I'm not writing this blog because Susan lost Brittan's Got Talent (though she will likely make $13 million dollars this year - not a bad consolation prize), nor am I writing this because she "had a break down" the week before the final. And I am NOT writing this because she has used 30 mins of her 15 mins of fame.
See Susan's Original audition
Nope. I am saying DON'T be a Susan Boyle so you don't lose 48 years before doing what you were meant to do in your life. Even though I'm not a big Susan Boyle fan it is clear she has some talent for singing. Perhaps if she had some support or a little more self-confidence she could have had a long career singing for people. As much as shows like this are a celebration of the amazing talent gems hidden among us - I think they are equally as sad about lives lived below their potential.
So how do you figure out what to do?
You could listen to a great speech...
You could read someone's blog about it...
Or you could read a great book about it...
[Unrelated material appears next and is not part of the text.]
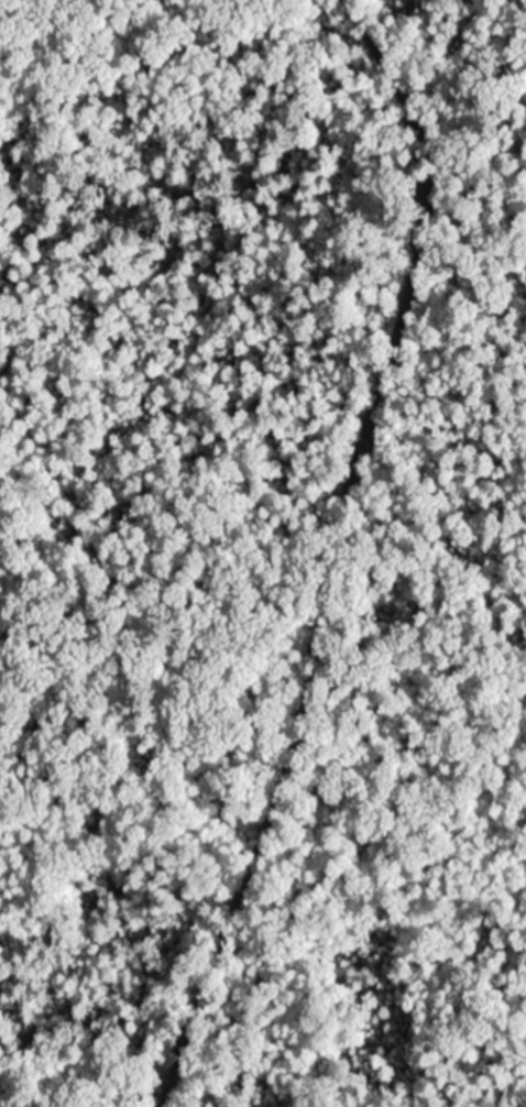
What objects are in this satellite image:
road: (338, 553)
Or read an Online Magazine Article...
I don't think this is easy question to answer. In fact - in addition to doing all of the above I have asked successful people how they knew they wanted to do what made them successful. One recent example sticks in my mind when I asked a successful business owner and he said, "Tom, I still don't know what I want to be when I grow up..." which I found fascinating because by many measures or standards this person would be viewed to be very successful. BUT - perhaps in the US we are led to believe that success & money = life's purpose. And the closer you get to having both, you realize your true life's purpose probably doesn't care about either.
I recall the quote "Nobody really wants to be rich, everyone just wants to do what wealth buys..." which could include freedom, dream vacations, awesome cars... but the funny thing is even that can be empty. Reminds me of a story I have used here before...
Thanks to: "Living the 80/20 Way"
Thinking about lunch, the vacationing businessman stared at the calm, blue sea. A small boat, laden with large yellow-fin tuna, docked near the pretty Mexican village. A lone fisherman jumped ashore.
"That's a great catch," said the tourist. "How long did it take you?"
"Not so long," replied the Mexican.
"Why didn't you stay out there longer and catch more fish? It's only noon!"
"That's enough fish to keep the family provided for," replied the fisherman.
"What do you do with the rest of your time?"
"Sleep late, fish a little, play with my children, have lunch, take a siesta with my wife, Maria. Stroll into the village each evening, sip wine, play guitar and cards with my amigos - a full and rich life, señor."
"I think I could help you," the visitor said, wrinkling his nose. "I'm a Harvard MBA and this is the advice you'd get in business school. Spend more time fishing each day, buy a bigger boat, make more money, then buy several boats until you have a fleet. Don't sell your catch to the middleman, sell directly to the processor, eventually opening your own cannery. You'd control the product, production and distribution. You could then leave this small town behind, move to Mexico City, then Los Angeles, perhaps eventually New York City to run your expanding firm."
"But señor, how long would this take?"
"Fifteen, twenty years."
"But what then, señor?"
"That's the best part," the businessman laughed. "When the time is right, you could float on the stock market and make millions of dollars."
"Hmmm, millions you say. What then, señor?"
"Then you could retire. Move to a pretty village by the sea, sleep late, fish a little, play with your kids, take a siesta with your wife, Maria, stroll to the village in the evenings, sip wine, and play guitar and cards with your friends!"
In closing - I am sorry I don't have all of the answer's for you - but the point is likely neither does anyone else but yourself. It seems unlikely that the next promotion was tailored to fulfill your dreams or the next assignment at work. You will need to 1) decide what you want and then 2) make it happen.